What is needed is a word-for-word copy of the lines below from the one with "left elbow: (563, 516)" through the one with "right hip: (285, 302)", both included, with every picture left out.

---------- Dataset

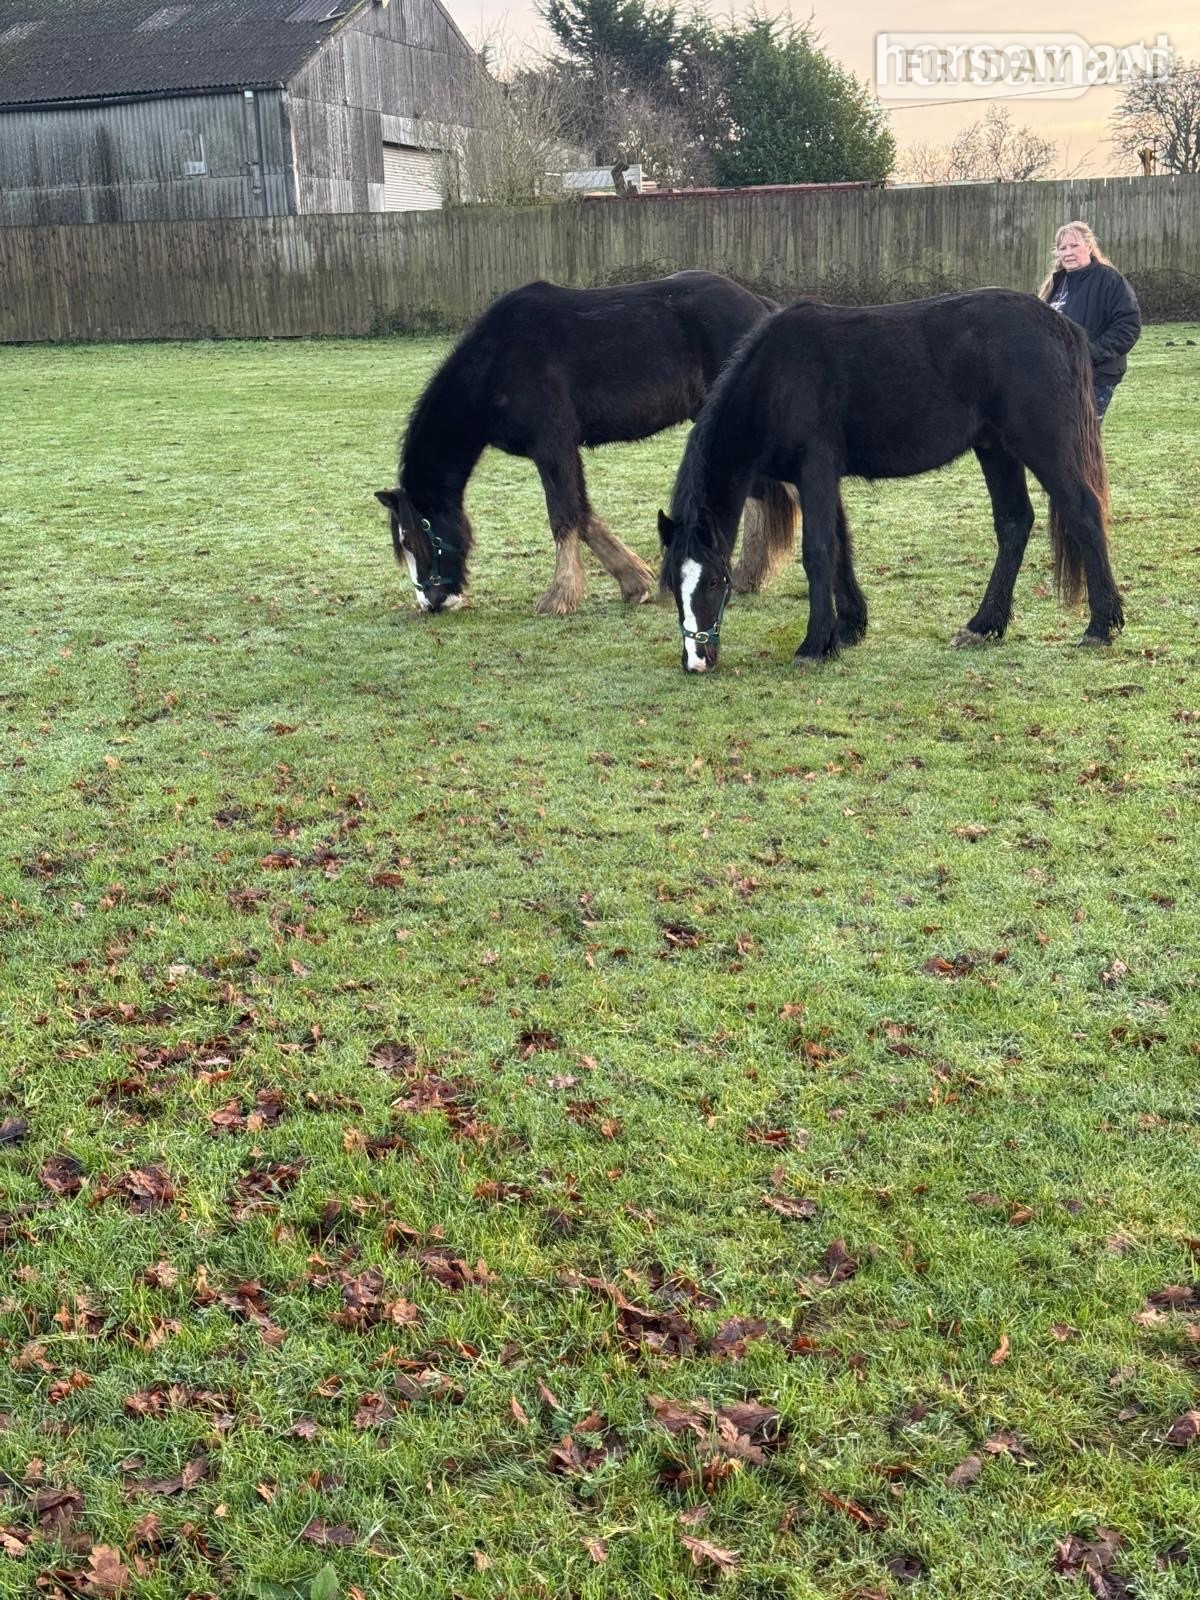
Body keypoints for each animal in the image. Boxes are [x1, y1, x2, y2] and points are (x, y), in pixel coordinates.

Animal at [375, 271, 794, 616]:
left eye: (418, 536)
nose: (432, 601)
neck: (497, 364)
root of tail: (760, 307)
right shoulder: (564, 450)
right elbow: (583, 513)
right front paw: (634, 583)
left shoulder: (552, 445)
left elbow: (563, 516)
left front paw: (559, 598)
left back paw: (747, 574)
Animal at [658, 288, 1122, 673]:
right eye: (673, 584)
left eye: (715, 580)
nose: (696, 661)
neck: (777, 378)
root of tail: (1062, 326)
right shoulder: (821, 478)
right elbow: (841, 547)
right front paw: (847, 629)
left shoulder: (815, 469)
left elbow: (818, 552)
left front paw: (814, 645)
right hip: (995, 448)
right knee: (1013, 523)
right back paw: (982, 625)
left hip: (1041, 445)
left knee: (1083, 513)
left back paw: (1100, 627)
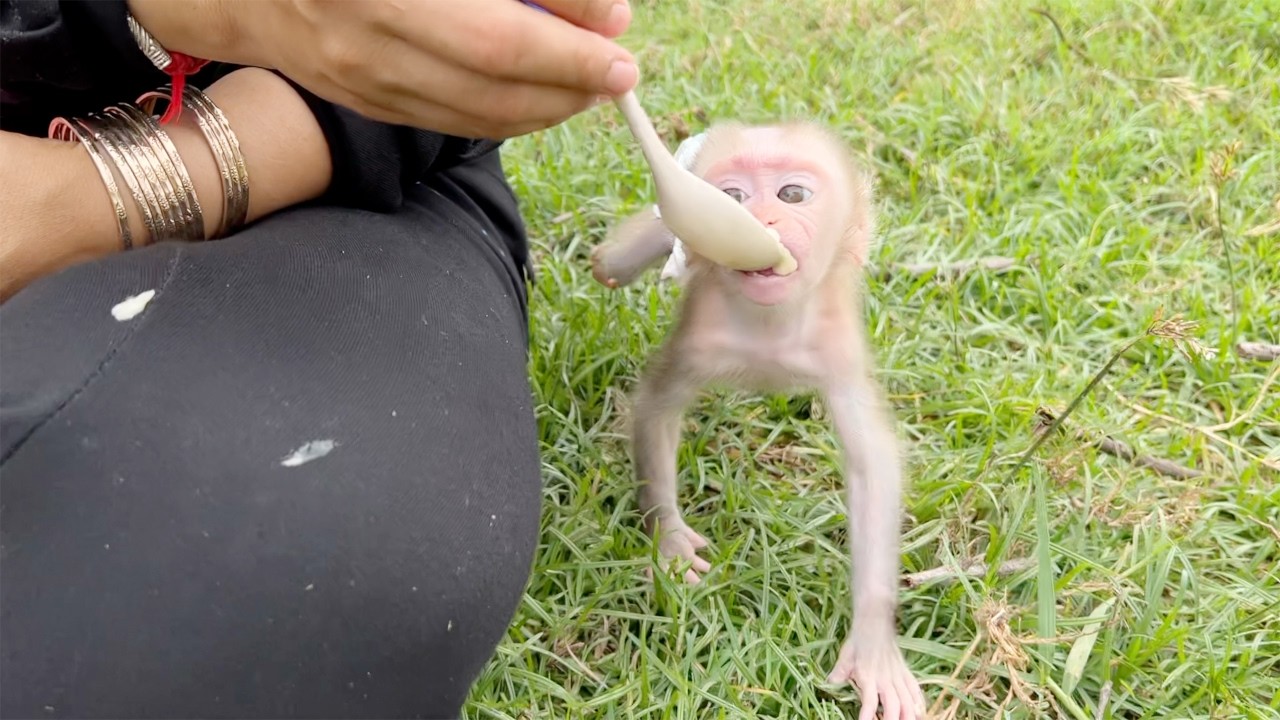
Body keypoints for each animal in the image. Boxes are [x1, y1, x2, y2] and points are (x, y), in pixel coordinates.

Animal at [592, 122, 926, 720]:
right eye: (733, 196)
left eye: (792, 194)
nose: (761, 221)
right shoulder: (702, 337)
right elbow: (655, 408)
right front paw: (670, 541)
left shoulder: (834, 346)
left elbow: (872, 468)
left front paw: (872, 640)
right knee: (620, 255)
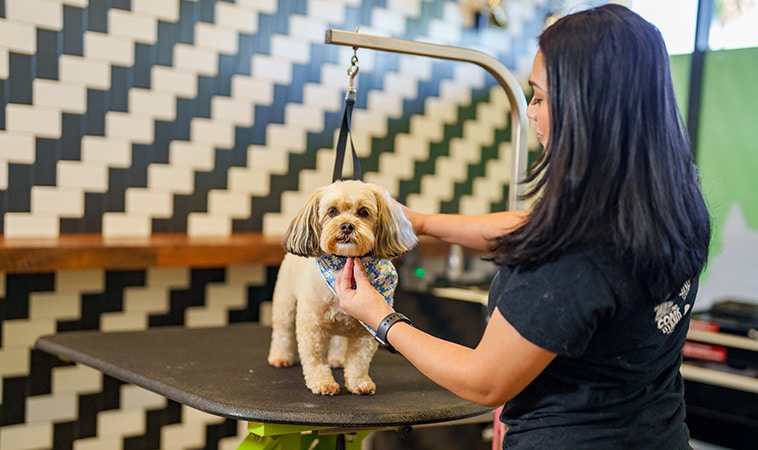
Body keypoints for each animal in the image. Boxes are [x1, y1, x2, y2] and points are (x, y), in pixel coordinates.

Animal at [268, 181, 422, 396]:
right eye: (332, 211)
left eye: (363, 212)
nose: (347, 226)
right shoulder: (312, 325)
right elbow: (315, 358)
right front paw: (323, 383)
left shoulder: (367, 330)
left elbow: (359, 360)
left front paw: (359, 383)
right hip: (285, 302)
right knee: (282, 331)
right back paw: (280, 357)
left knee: (338, 340)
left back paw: (337, 359)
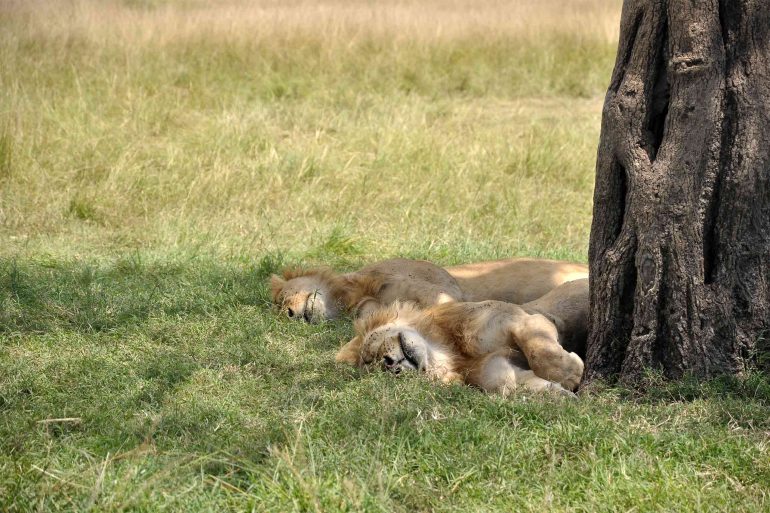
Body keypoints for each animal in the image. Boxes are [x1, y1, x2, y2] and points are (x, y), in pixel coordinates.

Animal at [335, 278, 589, 397]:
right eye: (377, 368)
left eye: (372, 355)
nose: (390, 366)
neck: (451, 352)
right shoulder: (497, 373)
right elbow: (518, 385)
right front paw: (561, 396)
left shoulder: (523, 320)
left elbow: (540, 353)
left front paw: (572, 373)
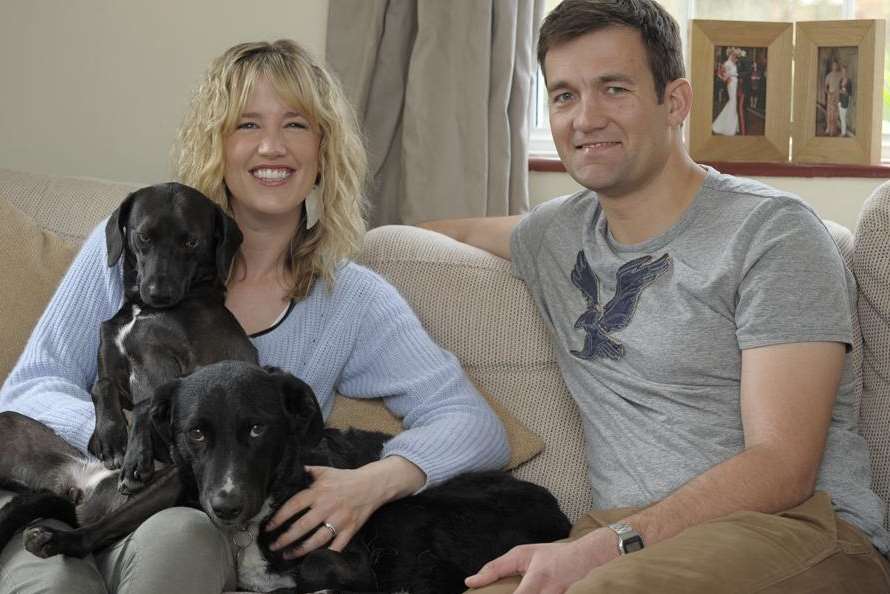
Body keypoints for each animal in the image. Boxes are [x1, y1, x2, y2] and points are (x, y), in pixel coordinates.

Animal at [88, 182, 256, 490]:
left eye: (192, 242)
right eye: (144, 236)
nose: (159, 293)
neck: (142, 311)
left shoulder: (180, 366)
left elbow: (145, 405)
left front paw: (134, 458)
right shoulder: (111, 353)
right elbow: (101, 385)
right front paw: (108, 436)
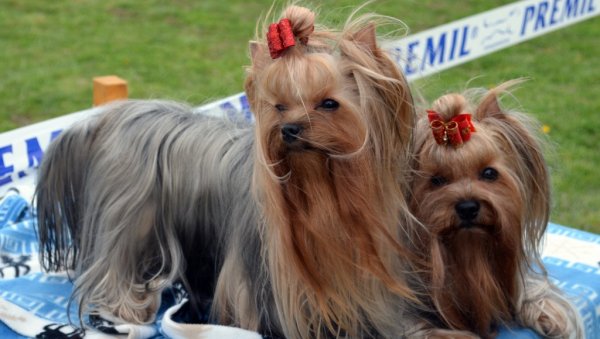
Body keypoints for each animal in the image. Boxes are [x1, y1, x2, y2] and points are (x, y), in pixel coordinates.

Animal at [36, 5, 432, 339]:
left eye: (330, 103)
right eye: (278, 106)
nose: (289, 129)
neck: (321, 191)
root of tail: (110, 117)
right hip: (129, 225)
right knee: (113, 271)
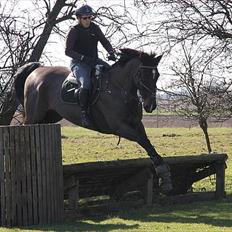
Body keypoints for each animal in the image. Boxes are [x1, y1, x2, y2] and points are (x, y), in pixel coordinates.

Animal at [13, 48, 171, 192]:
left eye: (157, 75)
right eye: (142, 75)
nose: (150, 105)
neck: (120, 88)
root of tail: (37, 70)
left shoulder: (136, 124)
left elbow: (147, 143)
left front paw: (163, 175)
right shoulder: (119, 127)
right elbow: (142, 140)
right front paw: (163, 173)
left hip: (50, 117)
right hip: (34, 116)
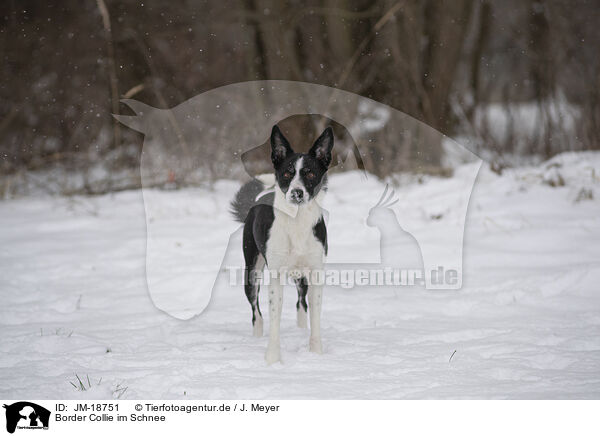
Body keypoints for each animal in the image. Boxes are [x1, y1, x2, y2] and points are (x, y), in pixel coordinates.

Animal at [231, 124, 336, 362]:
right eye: (287, 173)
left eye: (310, 173)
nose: (297, 193)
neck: (297, 221)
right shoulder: (276, 275)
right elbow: (274, 317)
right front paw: (272, 359)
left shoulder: (315, 272)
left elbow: (315, 316)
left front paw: (316, 354)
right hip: (251, 271)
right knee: (256, 312)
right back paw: (257, 336)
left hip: (301, 277)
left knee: (301, 303)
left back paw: (301, 329)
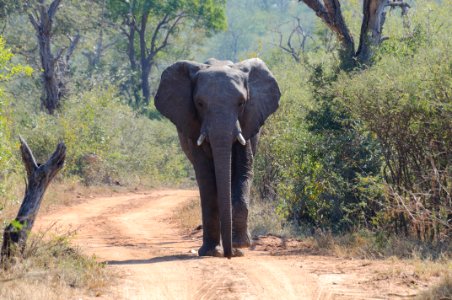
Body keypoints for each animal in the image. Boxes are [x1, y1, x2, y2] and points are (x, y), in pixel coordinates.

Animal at [155, 58, 278, 258]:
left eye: (241, 103)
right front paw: (211, 252)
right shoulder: (194, 127)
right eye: (199, 103)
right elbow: (206, 179)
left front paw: (241, 246)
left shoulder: (247, 123)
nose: (230, 254)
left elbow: (243, 171)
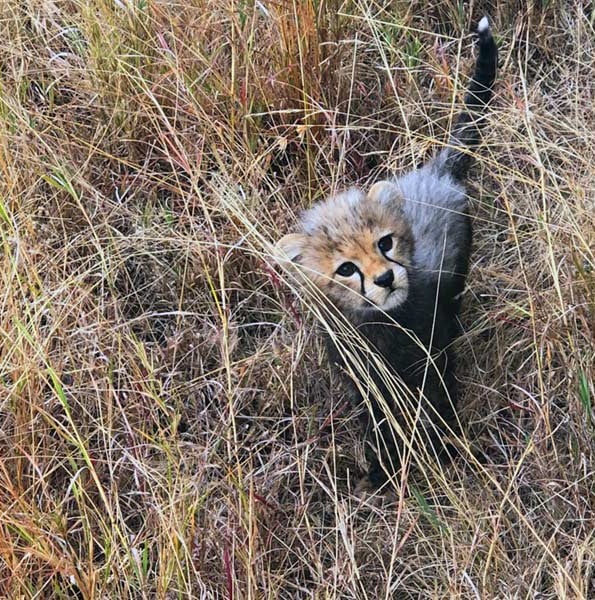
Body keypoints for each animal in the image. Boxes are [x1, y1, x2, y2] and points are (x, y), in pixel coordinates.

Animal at [276, 17, 498, 490]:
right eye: (345, 268)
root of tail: (431, 171)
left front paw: (444, 455)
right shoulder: (364, 379)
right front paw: (383, 470)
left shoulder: (433, 358)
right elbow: (378, 422)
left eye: (385, 243)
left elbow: (439, 406)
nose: (384, 279)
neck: (381, 325)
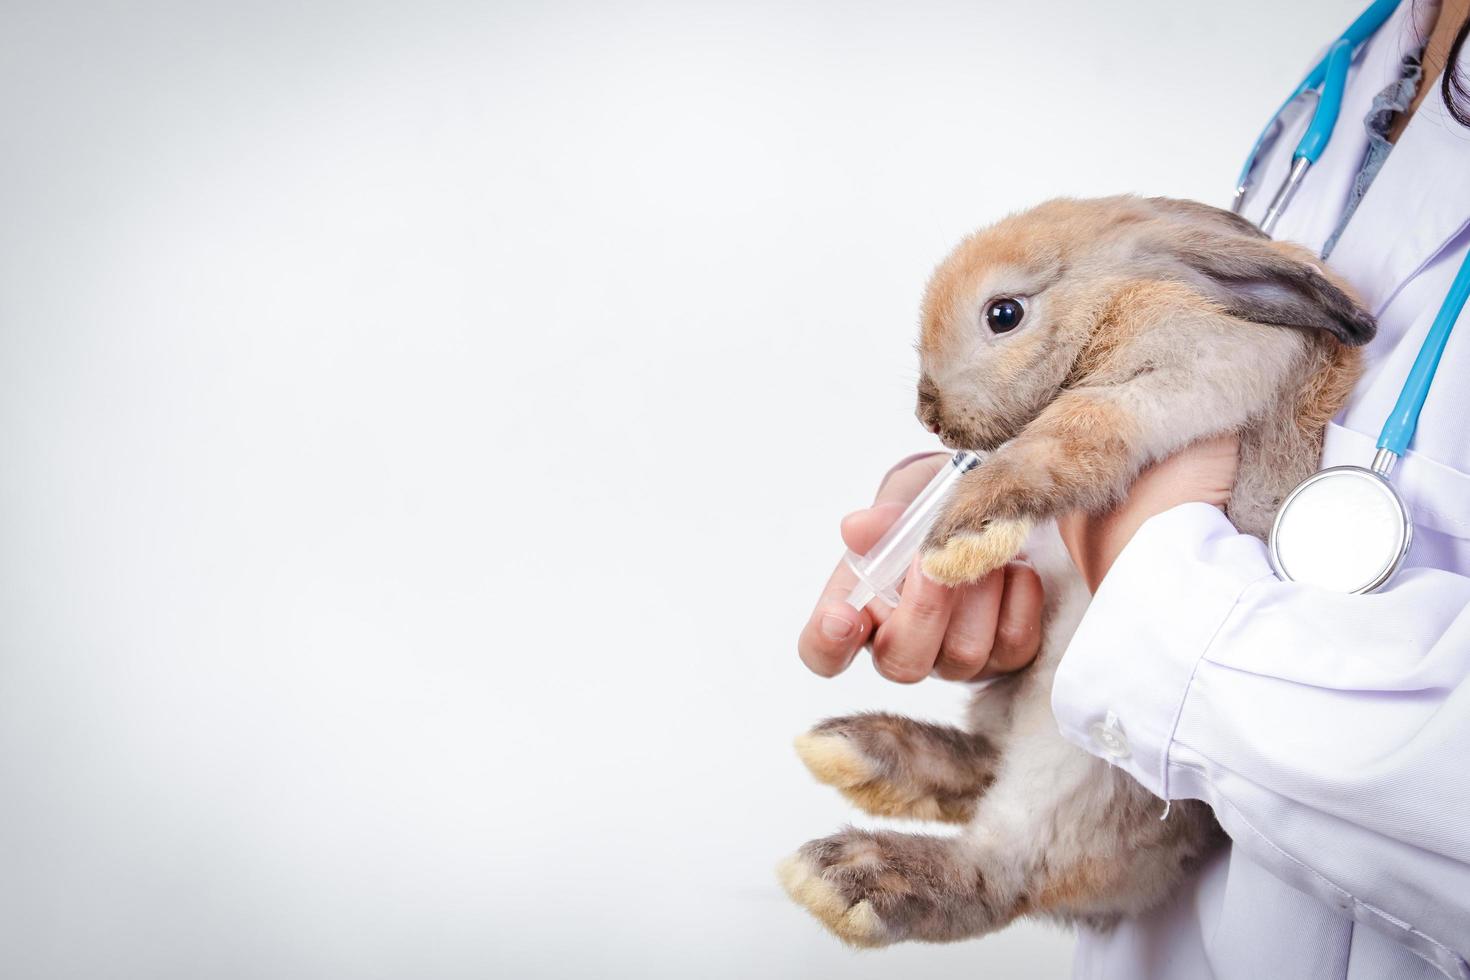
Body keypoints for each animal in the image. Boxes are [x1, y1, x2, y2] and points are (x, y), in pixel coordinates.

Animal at [776, 195, 1370, 946]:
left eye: (1003, 314)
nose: (928, 414)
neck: (1112, 305)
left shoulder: (1181, 377)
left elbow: (1073, 432)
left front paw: (961, 533)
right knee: (983, 764)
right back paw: (859, 750)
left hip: (1081, 764)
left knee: (1002, 871)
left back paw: (854, 873)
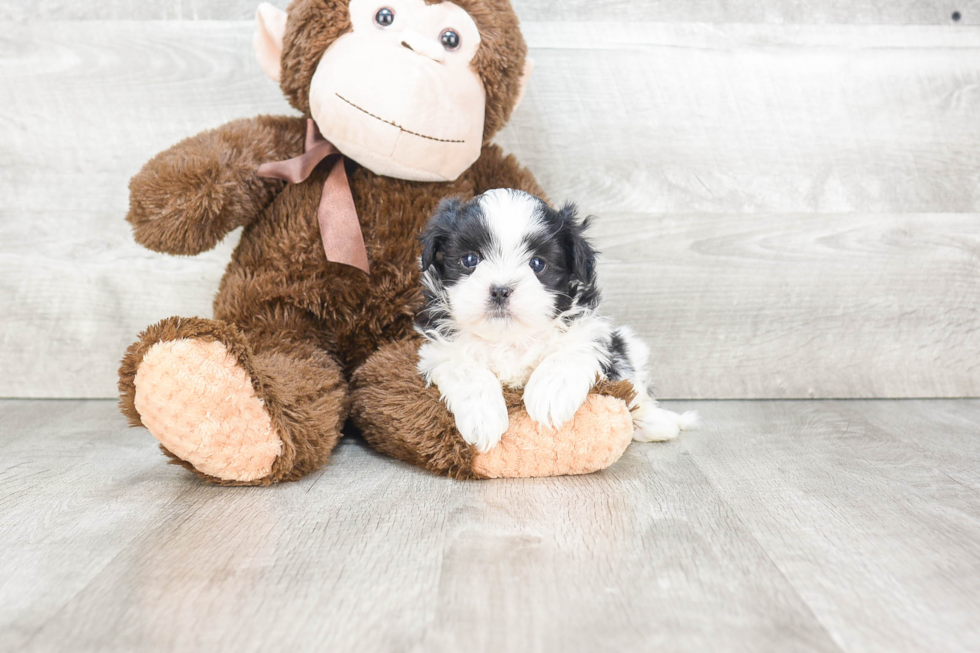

--------------------

* _Task result_:
left elbow: (563, 516)
left front paw: (559, 598)
left back paw: (747, 574)
Animal at [658, 288, 1122, 673]:
right eye: (673, 584)
left eye: (715, 580)
nose: (696, 661)
neck: (777, 378)
root of tail: (1062, 326)
right shoulder: (821, 478)
right elbow: (841, 547)
right front paw: (847, 629)
left shoulder: (815, 469)
left elbow: (818, 552)
left front paw: (814, 645)
right hip: (995, 448)
right knee: (1013, 523)
right back paw: (982, 625)
left hip: (1041, 445)
left knee: (1083, 513)
left back paw: (1100, 627)
Body keypoints for each animal in the image. Boxes are [x1, y1, x2, y2] and points are (x, y), in pixel coordinates.

Animal at [592, 122, 926, 720]:
right eye: (733, 196)
left eye: (792, 194)
nose: (761, 221)
right shoulder: (702, 337)
right elbow: (655, 408)
right front paw: (670, 541)
left shoulder: (834, 346)
left elbow: (872, 468)
left front paw: (872, 640)
right knee: (620, 255)
Body keypoints for each animal in the image. Boxes are [x1, y1, x2, y2] and points are (x, y), in pixel coordinates.

Animal at [268, 181, 422, 396]:
right eye: (332, 211)
left eye: (363, 212)
nose: (347, 226)
right shoulder: (312, 325)
right elbow: (315, 358)
right front paw: (323, 383)
left shoulder: (367, 330)
left elbow: (359, 360)
left front paw: (359, 383)
right hip: (285, 302)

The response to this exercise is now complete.